Uncertainty measurements underlie the system interaction and data learning. Their relevant studies are extensive for the single-valued decision systems, but become relatively less for the interval-valued decision systems. Thus, three-level and three-way uncertainty measurements of the interval-valued decision systems are proposed, mainly by systematically constructing vertical-horizontal weighted entropies. Firstly, the interval-valued decision systems are endowed with three-level structures, including Micro-Bottom, Meso-Middle, and Macro-Top. Secondly, a three-level decomposition is hierarchically made for the existing conditional entropy. Thirdly, three-way weighted entropies are systematically and hierarchically constructed at the three levels, and they achieve their hierarchy, systematicness, algorithm, boundedness, and granulation monotonicity/non-monotonicity.
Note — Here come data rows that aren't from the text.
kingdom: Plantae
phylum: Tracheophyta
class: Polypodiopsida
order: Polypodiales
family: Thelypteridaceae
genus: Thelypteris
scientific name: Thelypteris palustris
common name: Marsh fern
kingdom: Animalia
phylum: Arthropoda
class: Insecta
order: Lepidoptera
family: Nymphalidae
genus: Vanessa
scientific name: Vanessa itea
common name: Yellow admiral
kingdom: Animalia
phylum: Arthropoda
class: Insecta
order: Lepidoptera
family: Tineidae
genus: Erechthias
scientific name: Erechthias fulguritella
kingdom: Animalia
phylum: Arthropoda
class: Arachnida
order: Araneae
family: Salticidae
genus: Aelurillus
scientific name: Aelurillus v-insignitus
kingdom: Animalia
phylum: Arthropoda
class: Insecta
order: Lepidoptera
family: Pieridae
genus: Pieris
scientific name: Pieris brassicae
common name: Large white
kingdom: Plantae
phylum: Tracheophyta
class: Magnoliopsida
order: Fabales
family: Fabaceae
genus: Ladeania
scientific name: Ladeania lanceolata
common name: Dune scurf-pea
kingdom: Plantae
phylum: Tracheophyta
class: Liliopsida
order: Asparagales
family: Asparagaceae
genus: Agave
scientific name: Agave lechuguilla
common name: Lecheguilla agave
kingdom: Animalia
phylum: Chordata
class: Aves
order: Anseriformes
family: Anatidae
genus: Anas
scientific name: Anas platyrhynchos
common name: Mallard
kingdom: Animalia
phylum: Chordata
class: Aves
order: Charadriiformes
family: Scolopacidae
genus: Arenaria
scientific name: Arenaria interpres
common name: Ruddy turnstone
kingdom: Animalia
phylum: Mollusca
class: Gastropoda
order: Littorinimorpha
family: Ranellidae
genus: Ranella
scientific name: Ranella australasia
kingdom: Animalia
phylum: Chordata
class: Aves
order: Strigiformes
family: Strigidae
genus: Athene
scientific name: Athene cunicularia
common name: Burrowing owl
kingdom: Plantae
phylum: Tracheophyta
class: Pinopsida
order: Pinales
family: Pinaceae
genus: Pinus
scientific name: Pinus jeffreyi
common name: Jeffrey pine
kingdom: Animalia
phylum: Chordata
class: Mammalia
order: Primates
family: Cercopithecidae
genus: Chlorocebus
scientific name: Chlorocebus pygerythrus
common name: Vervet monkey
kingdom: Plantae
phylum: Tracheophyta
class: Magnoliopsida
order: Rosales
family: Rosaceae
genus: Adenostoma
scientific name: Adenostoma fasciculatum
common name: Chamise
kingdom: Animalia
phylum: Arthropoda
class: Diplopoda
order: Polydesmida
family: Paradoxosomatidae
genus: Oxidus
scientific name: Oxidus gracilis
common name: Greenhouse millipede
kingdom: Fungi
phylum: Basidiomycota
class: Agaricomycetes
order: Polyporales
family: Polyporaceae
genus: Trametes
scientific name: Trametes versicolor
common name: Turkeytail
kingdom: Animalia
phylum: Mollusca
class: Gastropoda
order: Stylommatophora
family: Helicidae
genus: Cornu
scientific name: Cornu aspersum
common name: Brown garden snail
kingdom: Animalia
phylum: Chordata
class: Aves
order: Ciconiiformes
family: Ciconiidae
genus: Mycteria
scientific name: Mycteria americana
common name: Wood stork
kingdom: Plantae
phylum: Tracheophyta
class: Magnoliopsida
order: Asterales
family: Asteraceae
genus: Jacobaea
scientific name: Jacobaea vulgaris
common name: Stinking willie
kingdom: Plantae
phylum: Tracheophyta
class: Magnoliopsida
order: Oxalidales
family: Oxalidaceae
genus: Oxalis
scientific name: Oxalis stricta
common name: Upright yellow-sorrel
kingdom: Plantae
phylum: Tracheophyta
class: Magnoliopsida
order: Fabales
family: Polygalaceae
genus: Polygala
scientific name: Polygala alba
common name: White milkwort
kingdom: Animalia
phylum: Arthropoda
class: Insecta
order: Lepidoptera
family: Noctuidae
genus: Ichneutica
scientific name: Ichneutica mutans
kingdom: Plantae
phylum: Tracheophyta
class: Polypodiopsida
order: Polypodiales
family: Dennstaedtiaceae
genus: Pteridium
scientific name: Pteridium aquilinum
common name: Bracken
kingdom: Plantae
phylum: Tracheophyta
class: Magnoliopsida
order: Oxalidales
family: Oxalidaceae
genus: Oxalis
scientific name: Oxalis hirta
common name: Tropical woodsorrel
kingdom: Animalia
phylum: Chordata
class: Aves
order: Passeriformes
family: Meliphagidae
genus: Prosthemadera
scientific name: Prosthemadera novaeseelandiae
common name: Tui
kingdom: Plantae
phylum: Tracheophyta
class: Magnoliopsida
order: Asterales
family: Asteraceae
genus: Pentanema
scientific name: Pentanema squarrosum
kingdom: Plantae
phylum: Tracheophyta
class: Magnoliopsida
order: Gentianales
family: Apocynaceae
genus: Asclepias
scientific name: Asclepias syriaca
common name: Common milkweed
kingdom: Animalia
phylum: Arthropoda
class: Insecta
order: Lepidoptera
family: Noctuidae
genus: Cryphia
The three-level and three-way weighted entropies deepen and extend the conditional entropy, and they realize the ingenious criss-cross informatization for the interval-valued decision systems. Their effectiveness of uncertainty measurements is ultimately verified by table examples and data experiments.

不确定性测量是系统交互和数据学习的基础。他们的相关研究对于单值决策系统而言是广泛的，但对于区间值决策系统则相对较少。因此，提出了区间值决策系统的三级和三向不确定性度量，主要是通过系统地构建垂直水平加权熵来实现的。首先，区间值决策系统具有三层结构，包括微底，中观和宏观顶。其次，对现有条件熵进行三级分解。第三，在三个层次上系统地和分层地构造三向加权熵，并实现它们的层次，系统性，算法，有界性，和颗粒单调/非单调。三级和三级加权熵加深并扩展了条件熵，它们实现了区间值决策系统的巧妙的十字交叉信息化。表格示例和数据实验最终验证了其不确定性测量的有效性。